Throughout the entries below, report every line where "blue" is found.
Start of RECORDS FOR PROCESSING
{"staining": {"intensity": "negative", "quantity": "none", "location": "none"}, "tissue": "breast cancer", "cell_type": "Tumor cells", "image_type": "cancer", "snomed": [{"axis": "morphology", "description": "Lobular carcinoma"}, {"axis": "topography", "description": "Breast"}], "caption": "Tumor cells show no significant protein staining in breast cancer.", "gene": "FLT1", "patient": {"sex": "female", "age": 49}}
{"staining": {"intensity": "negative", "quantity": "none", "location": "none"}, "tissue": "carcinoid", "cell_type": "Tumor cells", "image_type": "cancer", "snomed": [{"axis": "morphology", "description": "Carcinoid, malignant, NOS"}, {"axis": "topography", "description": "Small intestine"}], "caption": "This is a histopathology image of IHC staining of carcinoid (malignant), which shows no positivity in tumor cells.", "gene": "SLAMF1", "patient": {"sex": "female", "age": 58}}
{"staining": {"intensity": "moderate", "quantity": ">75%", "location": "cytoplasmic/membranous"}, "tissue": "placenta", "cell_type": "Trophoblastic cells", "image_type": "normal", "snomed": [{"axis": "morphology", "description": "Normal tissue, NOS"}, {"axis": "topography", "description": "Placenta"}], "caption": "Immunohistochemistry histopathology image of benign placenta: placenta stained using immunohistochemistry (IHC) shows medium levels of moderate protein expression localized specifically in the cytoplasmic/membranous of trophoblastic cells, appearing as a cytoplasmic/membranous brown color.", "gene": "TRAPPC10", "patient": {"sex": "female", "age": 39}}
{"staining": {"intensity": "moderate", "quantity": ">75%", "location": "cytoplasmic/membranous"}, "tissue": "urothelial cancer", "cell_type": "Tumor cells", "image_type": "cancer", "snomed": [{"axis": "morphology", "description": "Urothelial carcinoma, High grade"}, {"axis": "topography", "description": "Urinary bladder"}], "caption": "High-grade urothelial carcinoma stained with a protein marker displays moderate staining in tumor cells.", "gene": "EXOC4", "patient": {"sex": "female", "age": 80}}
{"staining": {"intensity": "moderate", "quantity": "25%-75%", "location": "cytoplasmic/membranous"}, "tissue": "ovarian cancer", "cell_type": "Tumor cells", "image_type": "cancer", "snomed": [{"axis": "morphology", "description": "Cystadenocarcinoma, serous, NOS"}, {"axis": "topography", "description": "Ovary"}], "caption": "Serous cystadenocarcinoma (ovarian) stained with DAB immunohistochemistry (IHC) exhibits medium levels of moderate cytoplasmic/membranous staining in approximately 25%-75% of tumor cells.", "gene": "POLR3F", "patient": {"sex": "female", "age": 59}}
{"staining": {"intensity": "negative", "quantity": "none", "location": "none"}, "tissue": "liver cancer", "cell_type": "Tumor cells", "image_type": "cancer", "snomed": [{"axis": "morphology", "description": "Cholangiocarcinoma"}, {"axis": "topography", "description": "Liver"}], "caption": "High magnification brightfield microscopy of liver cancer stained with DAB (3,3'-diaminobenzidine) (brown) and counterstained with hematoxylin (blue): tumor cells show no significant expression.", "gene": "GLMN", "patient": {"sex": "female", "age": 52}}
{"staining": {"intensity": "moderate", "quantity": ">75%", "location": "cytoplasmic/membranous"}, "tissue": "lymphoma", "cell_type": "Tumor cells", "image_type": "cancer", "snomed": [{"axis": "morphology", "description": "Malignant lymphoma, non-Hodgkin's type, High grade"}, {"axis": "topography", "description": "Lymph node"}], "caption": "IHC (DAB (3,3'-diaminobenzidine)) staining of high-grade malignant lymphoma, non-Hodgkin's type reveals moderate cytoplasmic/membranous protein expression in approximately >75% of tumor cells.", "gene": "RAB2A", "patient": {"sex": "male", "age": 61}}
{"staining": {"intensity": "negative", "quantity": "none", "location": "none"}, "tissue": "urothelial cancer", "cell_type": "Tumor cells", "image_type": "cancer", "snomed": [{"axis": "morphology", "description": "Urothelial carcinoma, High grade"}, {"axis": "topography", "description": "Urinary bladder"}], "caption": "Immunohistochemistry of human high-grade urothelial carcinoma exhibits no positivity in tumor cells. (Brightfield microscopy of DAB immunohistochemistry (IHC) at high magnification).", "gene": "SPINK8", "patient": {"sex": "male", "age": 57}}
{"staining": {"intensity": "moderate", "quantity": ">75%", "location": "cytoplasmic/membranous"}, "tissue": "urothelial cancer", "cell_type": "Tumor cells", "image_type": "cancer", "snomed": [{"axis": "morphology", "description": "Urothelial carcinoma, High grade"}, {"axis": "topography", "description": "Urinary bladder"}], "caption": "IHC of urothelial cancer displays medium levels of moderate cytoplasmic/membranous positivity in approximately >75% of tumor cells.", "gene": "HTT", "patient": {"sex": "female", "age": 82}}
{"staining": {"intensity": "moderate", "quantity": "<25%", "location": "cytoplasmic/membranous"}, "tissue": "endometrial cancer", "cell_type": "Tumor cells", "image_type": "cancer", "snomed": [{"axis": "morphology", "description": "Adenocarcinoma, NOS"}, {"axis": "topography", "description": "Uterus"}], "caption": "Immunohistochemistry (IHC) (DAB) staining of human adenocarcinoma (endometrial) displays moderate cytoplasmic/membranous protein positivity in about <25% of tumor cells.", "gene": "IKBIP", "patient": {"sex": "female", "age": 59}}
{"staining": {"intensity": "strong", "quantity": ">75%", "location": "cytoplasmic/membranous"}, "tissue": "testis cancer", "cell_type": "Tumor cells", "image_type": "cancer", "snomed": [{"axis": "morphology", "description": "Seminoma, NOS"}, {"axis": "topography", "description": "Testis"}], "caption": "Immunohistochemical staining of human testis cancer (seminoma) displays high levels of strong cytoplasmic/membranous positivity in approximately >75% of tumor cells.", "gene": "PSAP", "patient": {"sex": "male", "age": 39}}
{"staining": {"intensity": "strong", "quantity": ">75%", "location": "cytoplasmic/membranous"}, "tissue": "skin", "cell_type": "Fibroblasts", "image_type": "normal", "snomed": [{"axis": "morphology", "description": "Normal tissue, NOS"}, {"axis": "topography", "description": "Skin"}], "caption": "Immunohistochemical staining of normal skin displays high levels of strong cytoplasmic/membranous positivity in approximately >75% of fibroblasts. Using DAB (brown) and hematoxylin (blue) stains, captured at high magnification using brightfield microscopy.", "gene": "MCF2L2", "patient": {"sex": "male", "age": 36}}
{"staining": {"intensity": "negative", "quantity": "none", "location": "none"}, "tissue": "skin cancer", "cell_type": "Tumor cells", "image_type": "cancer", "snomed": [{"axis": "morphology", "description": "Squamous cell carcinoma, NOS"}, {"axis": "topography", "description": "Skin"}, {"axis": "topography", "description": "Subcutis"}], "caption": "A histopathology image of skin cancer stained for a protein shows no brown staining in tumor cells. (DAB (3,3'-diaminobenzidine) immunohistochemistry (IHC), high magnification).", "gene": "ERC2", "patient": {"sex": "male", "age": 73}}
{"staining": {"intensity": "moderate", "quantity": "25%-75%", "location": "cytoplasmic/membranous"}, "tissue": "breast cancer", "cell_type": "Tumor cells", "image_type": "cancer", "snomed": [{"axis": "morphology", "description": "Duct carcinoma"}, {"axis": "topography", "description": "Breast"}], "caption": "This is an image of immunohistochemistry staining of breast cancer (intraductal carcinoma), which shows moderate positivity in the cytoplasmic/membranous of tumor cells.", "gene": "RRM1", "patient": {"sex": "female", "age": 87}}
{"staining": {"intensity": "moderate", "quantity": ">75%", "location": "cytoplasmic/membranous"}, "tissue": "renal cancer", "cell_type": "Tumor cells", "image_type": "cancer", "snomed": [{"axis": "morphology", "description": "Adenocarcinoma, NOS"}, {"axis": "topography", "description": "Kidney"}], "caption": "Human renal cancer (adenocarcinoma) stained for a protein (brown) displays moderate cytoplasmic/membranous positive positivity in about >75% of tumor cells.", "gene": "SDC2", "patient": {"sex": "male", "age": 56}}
End of RECORDS FOR PROCESSING
TASK OUTPUT>
{"staining": {"intensity": "negative", "quantity": "none", "location": "none"}, "tissue": "liver cancer", "cell_type": "Tumor cells", "image_type": "cancer", "snomed": [{"axis": "morphology", "description": "Cholangiocarcinoma"}, {"axis": "topography", "description": "Liver"}], "caption": "High magnification brightfield microscopy of liver cancer stained with DAB (3,3'-diaminobenzidine) (brown) and counterstained with hematoxylin (blue): tumor cells show no significant expression.", "gene": "GLMN", "patient": {"sex": "female", "age": 52}}
{"staining": {"intensity": "strong", "quantity": ">75%", "location": "cytoplasmic/membranous"}, "tissue": "skin", "cell_type": "Fibroblasts", "image_type": "normal", "snomed": [{"axis": "morphology", "description": "Normal tissue, NOS"}, {"axis": "topography", "description": "Skin"}], "caption": "Immunohistochemical staining of normal skin displays high levels of strong cytoplasmic/membranous positivity in approximately >75% of fibroblasts. Using DAB (brown) and hematoxylin (blue) stains, captured at high magnification using brightfield microscopy.", "gene": "MCF2L2", "patient": {"sex": "male", "age": 36}}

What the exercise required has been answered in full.